By giving the AI system the reins, enterprises can better address the persistent issues of “dirty” data, the hidden complexities of human judgment, and the inherent challenges of operating at scale. The goal is not to diminish human input, but to transform it into a strategic resource that the AI can query as needed. This inversion—where humans assist AI, rather than the other way around—represents the logical next step in unlocking the full potential of AI within the future enterprise landscape.
Ruslan,
This is an excellent and well-structured analysis. As someone who deals with these specific challenges daily, I can fully appreciate the nuanced understanding you've brought to this discussion.
The symbiosis between humans and a highly optimized AI co-pilot is indeed critical. While the vision of AI as the primary decision-maker is compelling, I believe the ideal balance lies in dynamic collaboration. A well-optimized co-pilot not only enhances efficiency but also ensures that the system benefits from the contextual judgment and strategic insight that humans uniquely provide.

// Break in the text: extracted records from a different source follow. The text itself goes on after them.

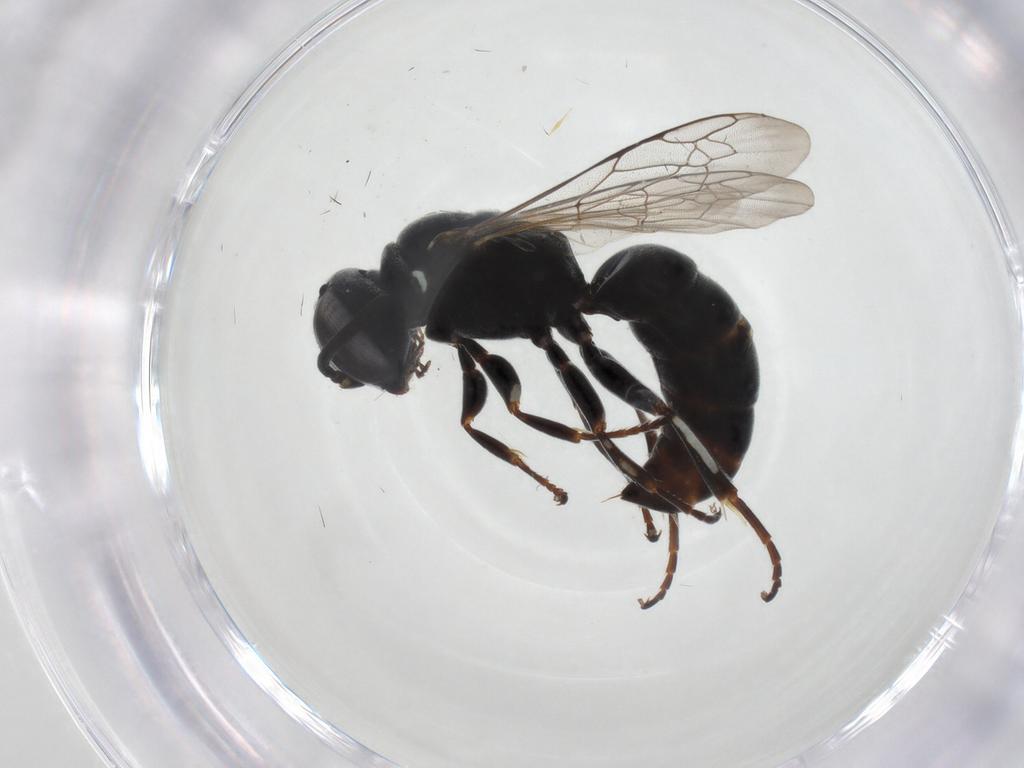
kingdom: Animalia
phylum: Arthropoda
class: Insecta
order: Hymenoptera
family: Crabronidae
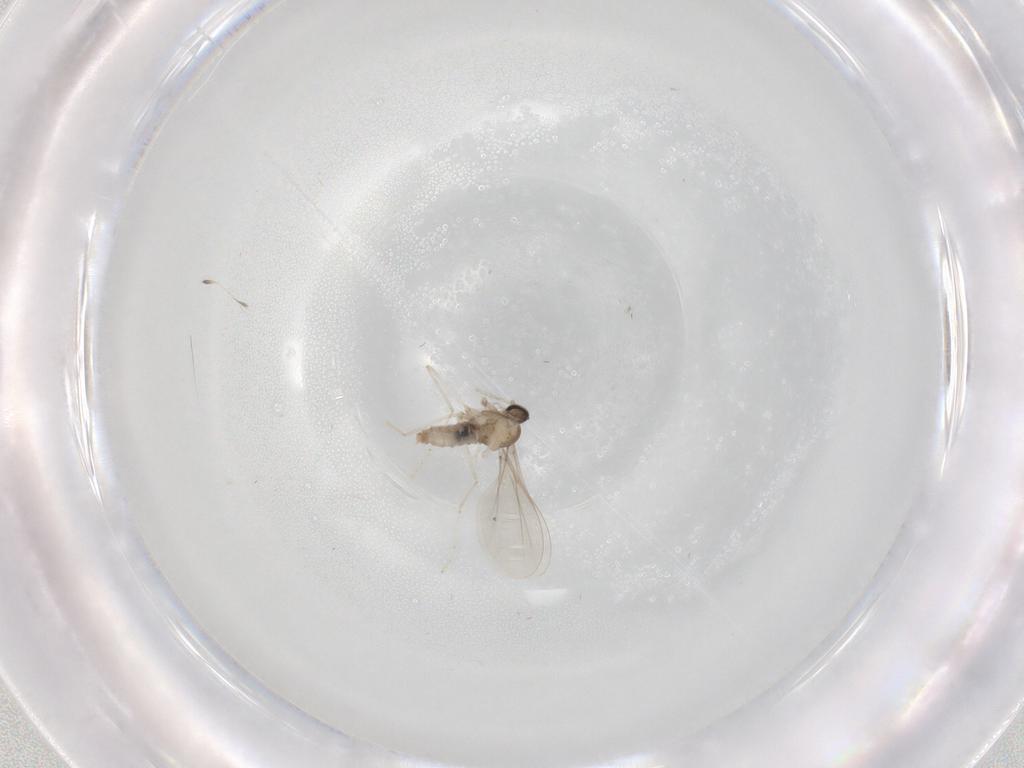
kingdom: Animalia
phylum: Arthropoda
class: Insecta
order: Diptera
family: Cecidomyiidae
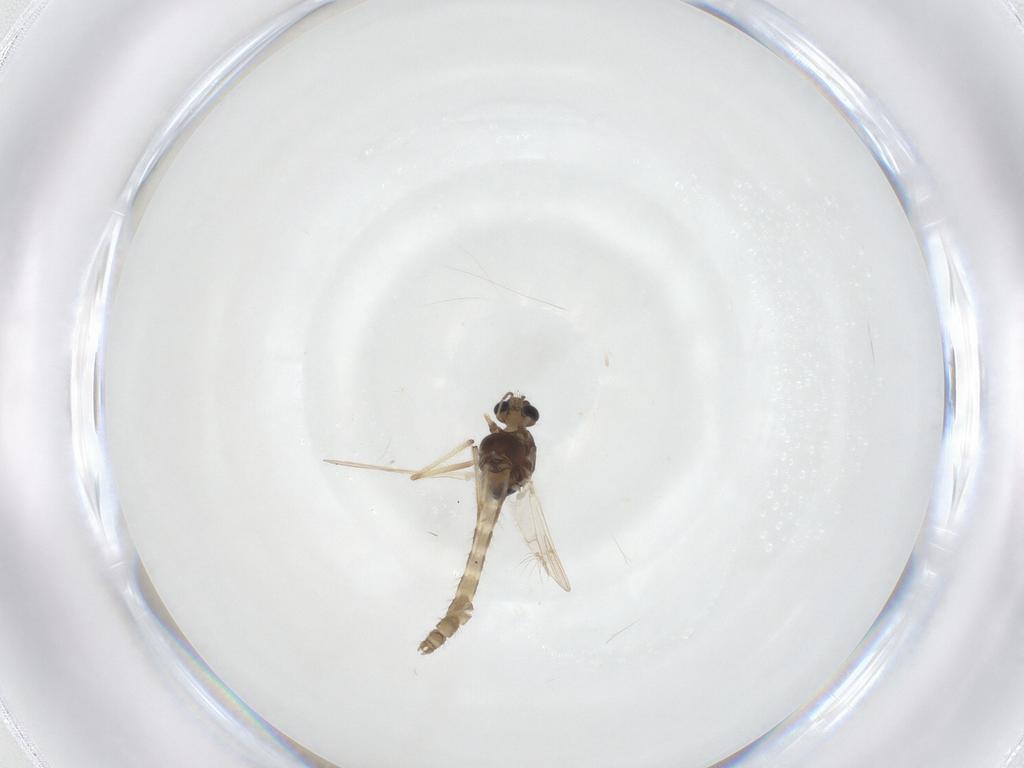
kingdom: Animalia
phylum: Arthropoda
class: Insecta
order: Diptera
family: Chironomidae
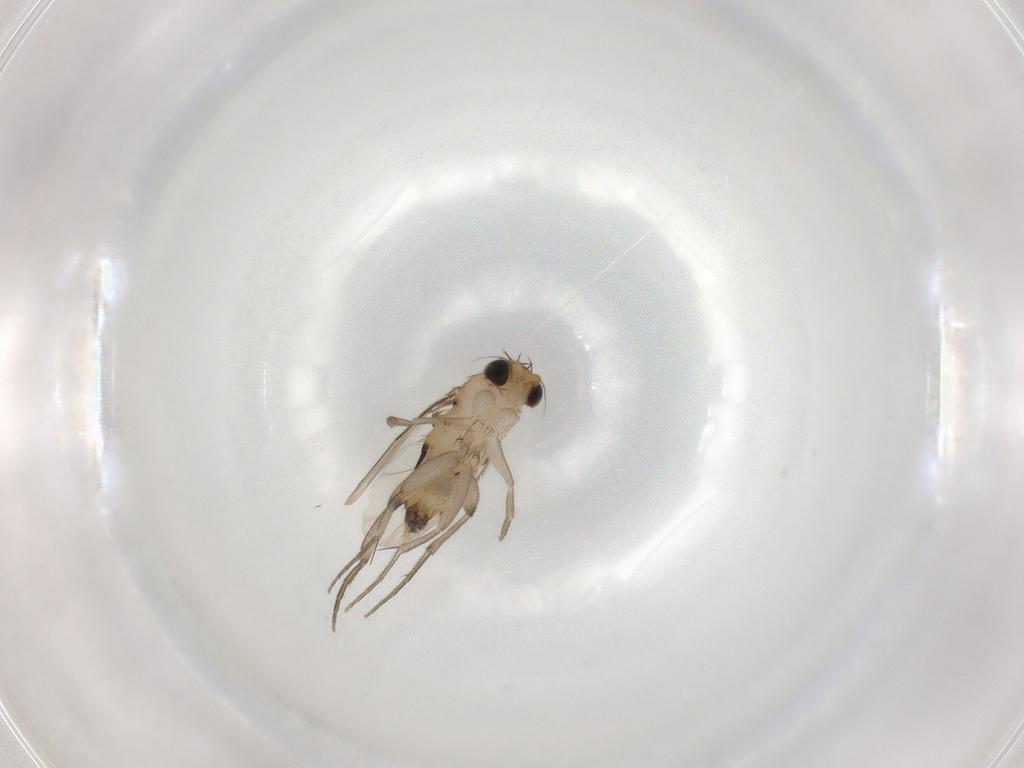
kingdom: Animalia
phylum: Arthropoda
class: Insecta
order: Diptera
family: Phoridae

Your emphasis on robust data differentiation strategies resonates strongly. The challenge isn't just cleaning the data but ensuring it is strategically curated to align with organizational goals. Additionally, I agree that AI systems must be designed to engage humans strategically—leveraging their expertise only when gaps arise.
Thank you for sharing this insightful perspective!
The challenge of knowledge gaps is real. Getting intrinsic knowledge out of human heads and training AI systems on this knowledge is a huge obstacle - we are talking about the knowledge of accountants, customer service managers, hiring managers, stock brokers, doctors, etc.
"Rather than AI serving as a co-pilot to human decision-makers, it should take the role of the pilot." I completely agree, but for humans to cooperate, it has to be presented a bit nicer. Human in the loop approach ensures that AI keeps learning from mistakes, while humans have complete ability to provide feedback on every AI output, as well as update the policy. Approve high-risk decisions. Keep AI on track by managing the business rules/policy and retraining AI systems based on human expert feedback.
I am currently experiencing that humans hesitate to collaborate with AI engineering teams in fear of AI replacing their jobs or messing up business processes. Humans sometime would provide negative feedback but resist explaining how to improve AI outputs. "I don't like the answer" is not very helpful. When you redefine human jobs as managers of AI agents, where each human gets several AI assistants, in this case humans are more likely collaborate with AI engineers on improving AI systems. When humans see their jobs evolving into more interesting and higher business impact roles, they begin to see a brighter future for themselves as managers of AI agentic workforce. If they see themselves as temporary gap fixers and knowledge sources, they are less likely to share that knowledge sincerely.